____ RAW DATA

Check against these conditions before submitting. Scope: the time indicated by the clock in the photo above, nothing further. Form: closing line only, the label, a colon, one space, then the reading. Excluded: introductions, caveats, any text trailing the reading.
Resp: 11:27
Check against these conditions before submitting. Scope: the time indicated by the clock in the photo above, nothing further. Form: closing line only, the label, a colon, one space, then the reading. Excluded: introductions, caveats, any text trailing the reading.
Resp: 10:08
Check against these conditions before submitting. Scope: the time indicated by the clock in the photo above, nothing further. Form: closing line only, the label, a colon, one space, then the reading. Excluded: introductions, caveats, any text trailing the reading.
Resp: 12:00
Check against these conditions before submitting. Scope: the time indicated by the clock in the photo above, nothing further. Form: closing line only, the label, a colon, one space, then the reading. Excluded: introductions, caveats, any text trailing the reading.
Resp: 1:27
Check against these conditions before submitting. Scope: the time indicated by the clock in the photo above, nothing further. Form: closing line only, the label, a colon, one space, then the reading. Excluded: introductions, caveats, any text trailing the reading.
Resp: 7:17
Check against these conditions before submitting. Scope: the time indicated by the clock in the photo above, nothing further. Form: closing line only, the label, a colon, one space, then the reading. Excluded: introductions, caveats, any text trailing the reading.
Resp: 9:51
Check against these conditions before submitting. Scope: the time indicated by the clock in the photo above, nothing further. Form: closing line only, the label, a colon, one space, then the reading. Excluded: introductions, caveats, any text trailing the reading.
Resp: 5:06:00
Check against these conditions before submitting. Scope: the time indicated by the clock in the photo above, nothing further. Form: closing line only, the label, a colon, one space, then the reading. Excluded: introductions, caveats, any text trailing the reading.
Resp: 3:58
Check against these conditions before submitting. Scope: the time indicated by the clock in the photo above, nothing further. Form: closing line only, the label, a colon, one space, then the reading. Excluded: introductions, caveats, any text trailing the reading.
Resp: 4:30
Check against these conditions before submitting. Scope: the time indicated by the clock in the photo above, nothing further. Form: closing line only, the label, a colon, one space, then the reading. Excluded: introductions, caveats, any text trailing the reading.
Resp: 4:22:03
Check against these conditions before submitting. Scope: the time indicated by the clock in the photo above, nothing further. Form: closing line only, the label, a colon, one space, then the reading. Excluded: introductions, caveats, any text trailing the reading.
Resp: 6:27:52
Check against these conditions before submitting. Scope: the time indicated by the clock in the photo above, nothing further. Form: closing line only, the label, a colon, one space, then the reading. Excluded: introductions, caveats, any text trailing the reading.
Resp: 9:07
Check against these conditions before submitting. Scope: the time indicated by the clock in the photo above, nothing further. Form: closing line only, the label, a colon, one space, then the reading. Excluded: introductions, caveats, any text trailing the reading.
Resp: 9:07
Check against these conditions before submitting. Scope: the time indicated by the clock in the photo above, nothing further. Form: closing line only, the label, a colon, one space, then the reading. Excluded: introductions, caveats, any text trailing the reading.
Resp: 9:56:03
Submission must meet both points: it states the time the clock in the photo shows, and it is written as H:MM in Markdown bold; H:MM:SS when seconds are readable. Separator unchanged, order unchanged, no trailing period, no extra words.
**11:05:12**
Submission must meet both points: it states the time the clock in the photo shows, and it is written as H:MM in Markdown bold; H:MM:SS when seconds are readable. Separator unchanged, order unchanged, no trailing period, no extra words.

________

- [REQUIREMENTS]:
Can you reproduce the lines of the material above, starting at its first line and ending at the line that contains "Resp: 12:00"?

- [RIGHT ANSWER]:
Check against these conditions before submitting. Scope: the time indicated by the clock in the photo above, nothing further. Form: closing line only, the label, a colon, one space, then the reading. Excluded: introductions, caveats, any text trailing the reading.
Resp: 11:27
Check against these conditions before submitting. Scope: the time indicated by the clock in the photo above, nothing further. Form: closing line only, the label, a colon, one space, then the reading. Excluded: introductions, caveats, any text trailing the reading.
Resp: 10:08
Check against these conditions before submitting. Scope: the time indicated by the clock in the photo above, nothing further. Form: closing line only, the label, a colon, one space, then the reading. Excluded: introductions, caveats, any text trailing the reading.
Resp: 12:00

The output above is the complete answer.